Je suis le seul confident de la nouvelle épreuve de cette famille. Un certain homme d’affaires du voisinage a été chargé d’examiner cette revendication, ou plutôt s’est offert à l’examiner et à venir en aide aux orphelins; mais je ne puis dissimuler que cette intervention augmente encore mes inquiétudes. De là mes préoccupations et ma tristesse, dit le bon docteur.

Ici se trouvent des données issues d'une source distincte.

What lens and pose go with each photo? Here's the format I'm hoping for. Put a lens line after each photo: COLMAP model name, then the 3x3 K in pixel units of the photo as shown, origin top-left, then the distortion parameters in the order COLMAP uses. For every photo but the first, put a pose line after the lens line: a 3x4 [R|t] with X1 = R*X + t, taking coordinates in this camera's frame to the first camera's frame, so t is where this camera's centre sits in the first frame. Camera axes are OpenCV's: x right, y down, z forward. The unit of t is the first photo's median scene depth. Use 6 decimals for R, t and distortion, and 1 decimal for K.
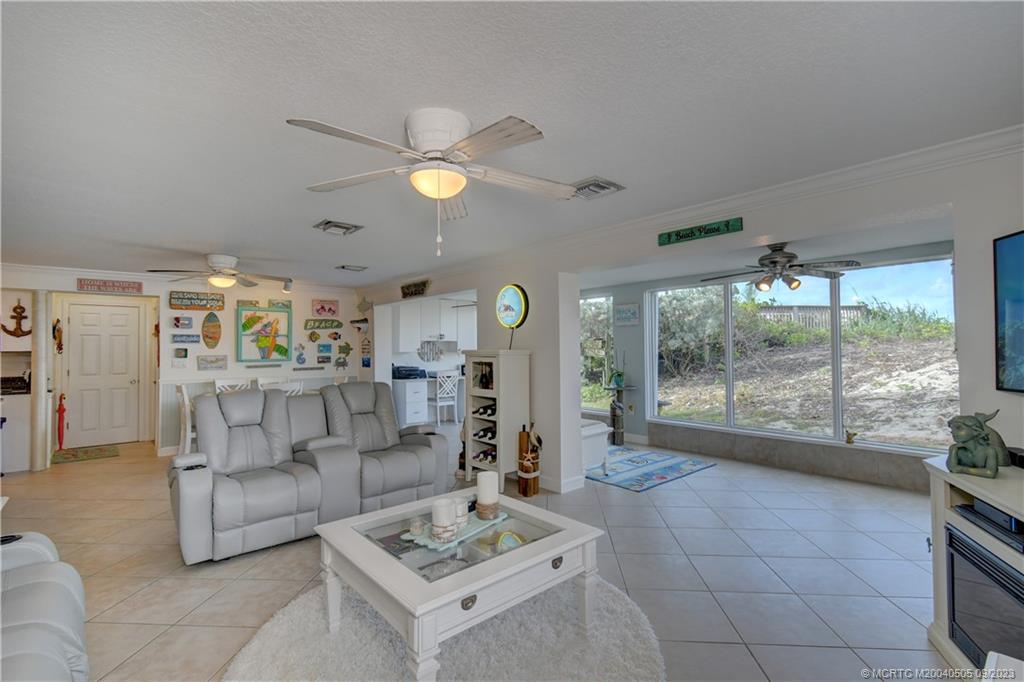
lens RADIAL K [[469.5, 0, 516.0], [0, 469.5, 343.9], [0, 0, 1]] dist [0.004492, -0.001248]
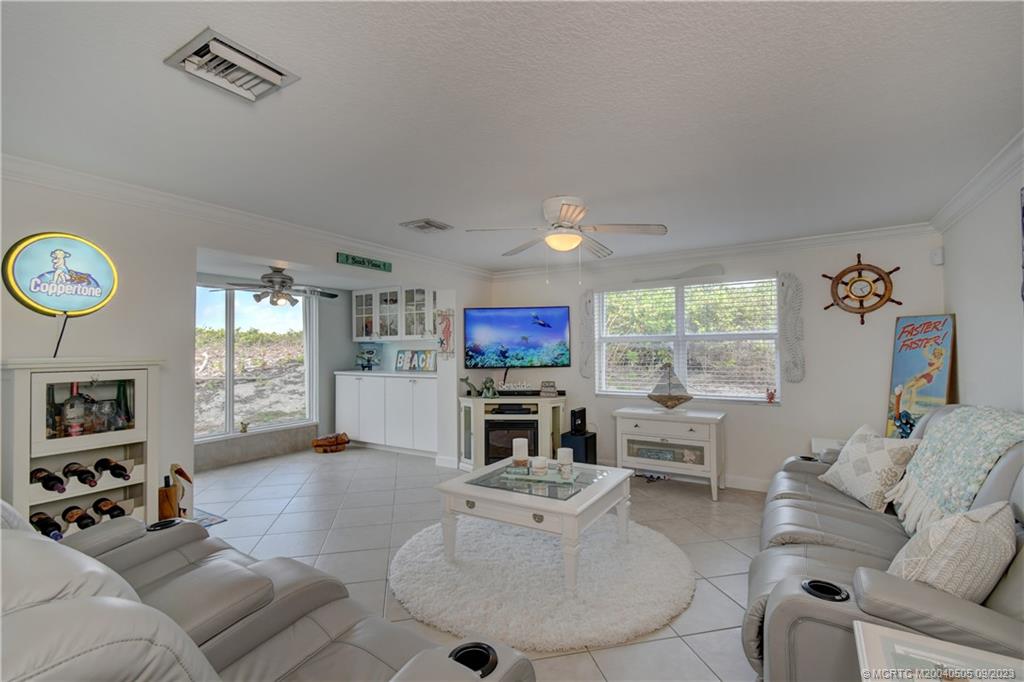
lens RADIAL K [[469.5, 0, 520.5], [0, 469.5, 337.8], [0, 0, 1]] dist [0.004492, -0.001248]
pose [[-0.301353, 0.033201, 0.952934, -0.478290], [0.003025, 0.999422, -0.033864, 0.006832], [-0.953508, -0.007323, -0.301279, 0.484306]]
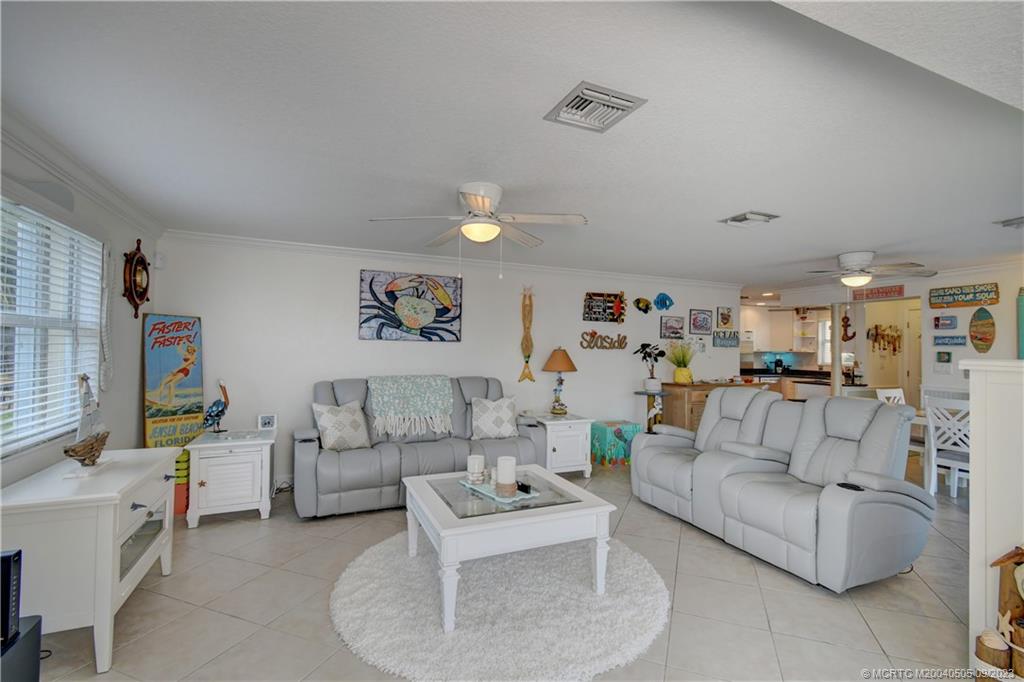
lens RADIAL K [[469.5, 0, 512.9], [0, 469.5, 338.8], [0, 0, 1]] dist [0.004492, -0.001248]
pose [[-0.315742, -0.015741, -0.948715, 0.355260], [-0.003333, 0.999875, -0.015480, 0.001040], [0.948839, -0.001726, -0.315755, 0.470589]]
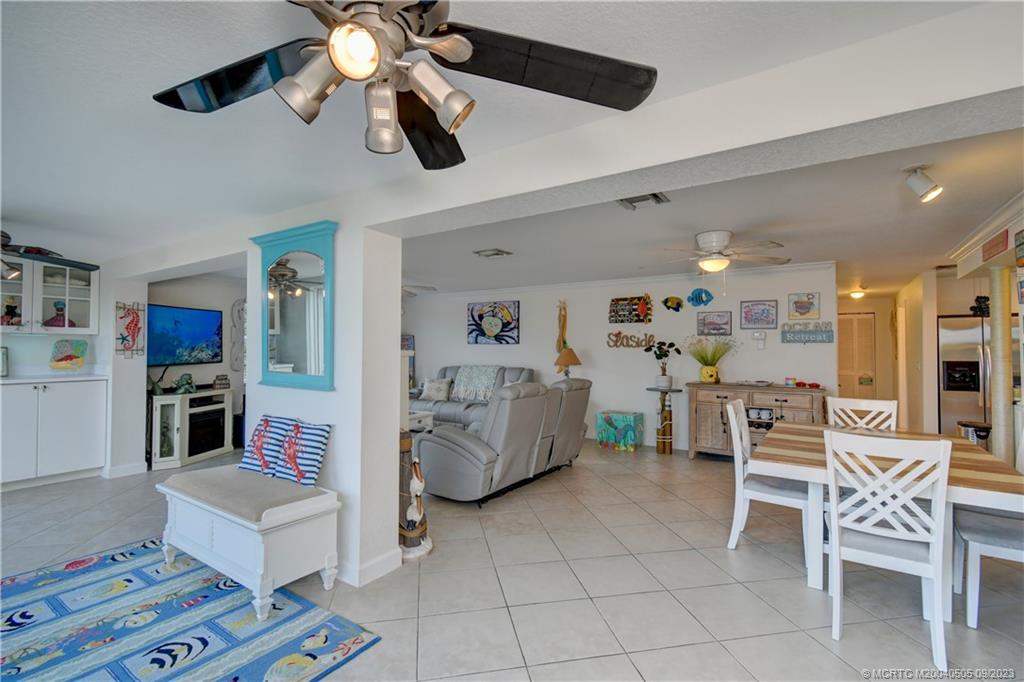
lens RADIAL K [[469.5, 0, 517.3], [0, 469.5, 337.2], [0, 0, 1]] dist [0.004492, -0.001248]
pose [[-0.968441, 0.001397, -0.249238, -0.062041], [0.009004, 0.999528, -0.029385, 0.011723], [0.249079, -0.030702, -0.967996, 1.246069]]
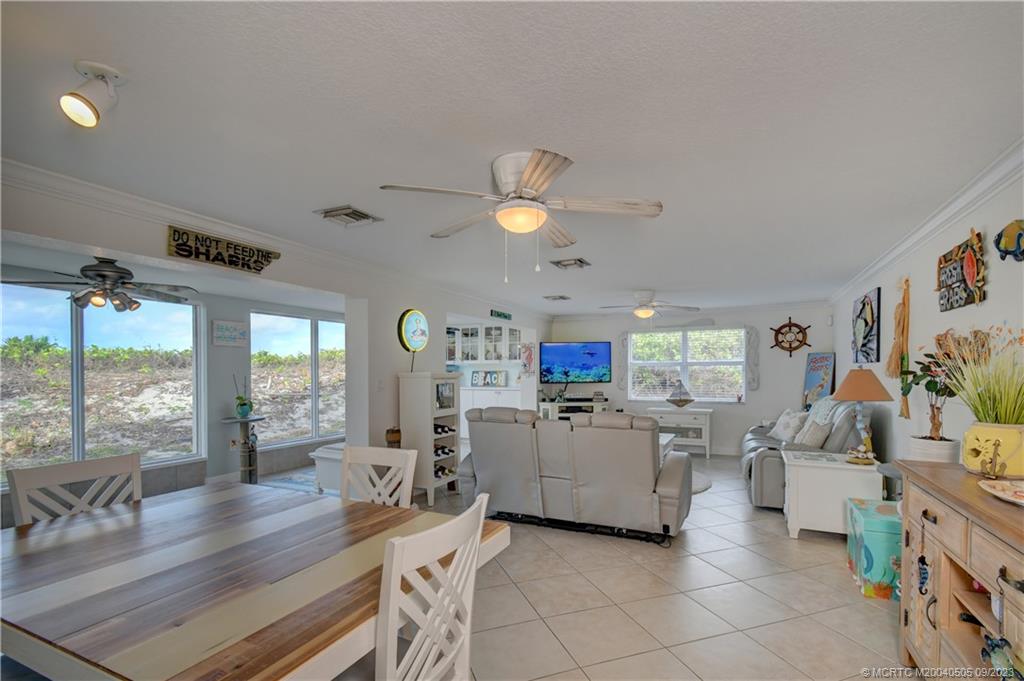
lens RADIAL K [[469.5, 0, 531.7], [0, 469.5, 379.4], [0, 0, 1]] dist [0.004492, -0.001248]
pose [[-0.406008, -0.005690, 0.913852, -0.766466], [-0.000954, 0.999983, 0.005802, 0.015372], [-0.913869, 0.001484, -0.406007, 0.847326]]
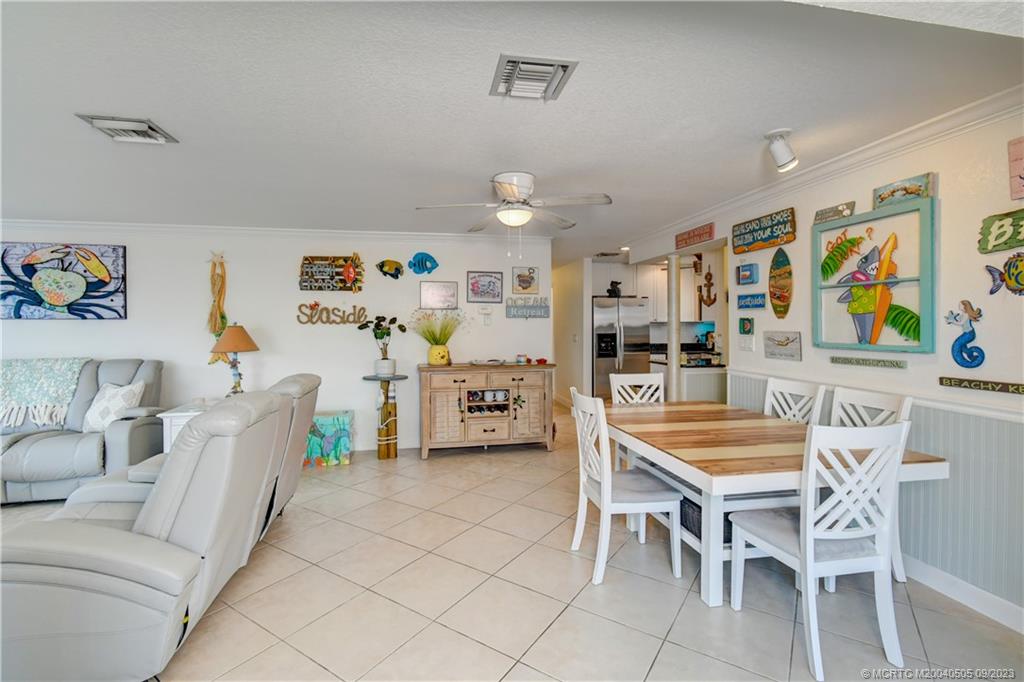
lens RADIAL K [[469.5, 0, 507.4], [0, 469.5, 331.1], [0, 0, 1]] dist [0.004492, -0.001248]
pose [[-0.505348, 0.025070, -0.862551, -0.042468], [0.017778, 0.999668, 0.018640, 0.008484], [0.862732, -0.005914, -0.505626, 0.958227]]
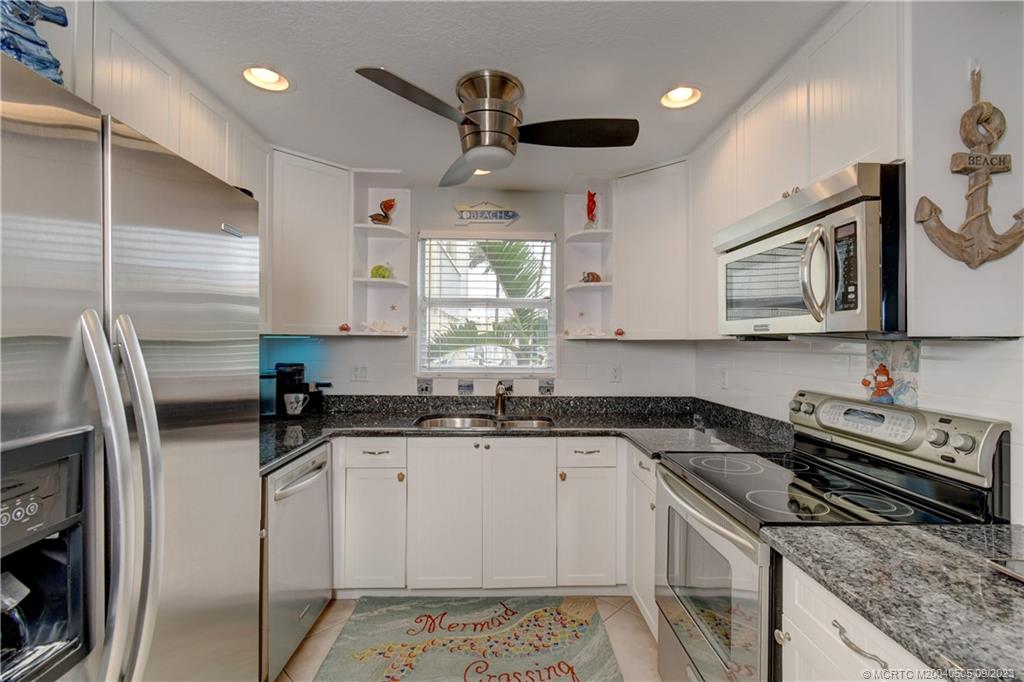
lens RADIAL K [[469.5, 0, 500.1], [0, 469.5, 341.3], [0, 0, 1]] dist [0.004492, -0.001248]
pose [[0.767088, 0.015816, -0.641347, -0.920463], [-0.009722, 0.999868, 0.013029, 0.015279], [0.641468, -0.003759, 0.767141, 0.607785]]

En se laissant aller à cette confidence, M. Breuil espérait intéresser Georges au sort des de Trévanon, et obtenir de lui, vu ses relations avec les légistes et les avocats, quelques bons conseils, peut-être la marche à suivre pour que les malheureux habitants de Brevannes pussent échapper à un désastre.

Madeleine et Georges étaient fort émus de tout ce qu’ils venaient d’entendre. Georges assaillait le docteur d’une foule de questions qui, par leur côté absolument légal, échappaient quelque peu à la science du médecin.

–Pour éclairer vos appréciations, il vaudrait mieux, répondait celui-ci, que vous poussiez le dévouement jusqu’à faire des recherches dans les papiers de la famille.

Et, devinant dans Georges les sentiments qu’il éprouvait lui-même, il ajoutait avec une touchante instance:

–Est-ce que vous refuseriez, mon cher enfant, de venir au moins voir cette famille, à laquelle je me suis attaché, je vous l’avoue, en raison même des points de ressemblance que je lui trouvais avec la vôtre? Les orphelins de Trévanon et les orphelins de la Jarnage sont parfois tellement confondus dans mon souvenir qu’en parlant des uns, je pense aux autres, et qu’il m’arrive de confondre leurs noms.

–Oh! pas tout à fait, cher docteur, dit Georges, moitié souriant, moitié pénétré. En tout cas, l’intérêt que vous prenez à cette famille suffit pour que je m’y intéresse à mon tour; puis l’affection que vous voulez bien nous porter me fait un devoir et un bonheur de ne vous rien refuser. Je serai demain à votre disposition, si vous voulez bien me conduire à Brevannes.

–Pourquoi demain? Tout de suite, fit le docteur, ravi de sentir qu’il allait peut-être porter la lumière dans la sombre affaire qui l’occupait, et l’espoir dans le cœur de ses amis.

–Soit, tout de suite, répondit Georges, et, un moment après, il roulait avec le docteur dans le vieux cabriolet au cheval blanc.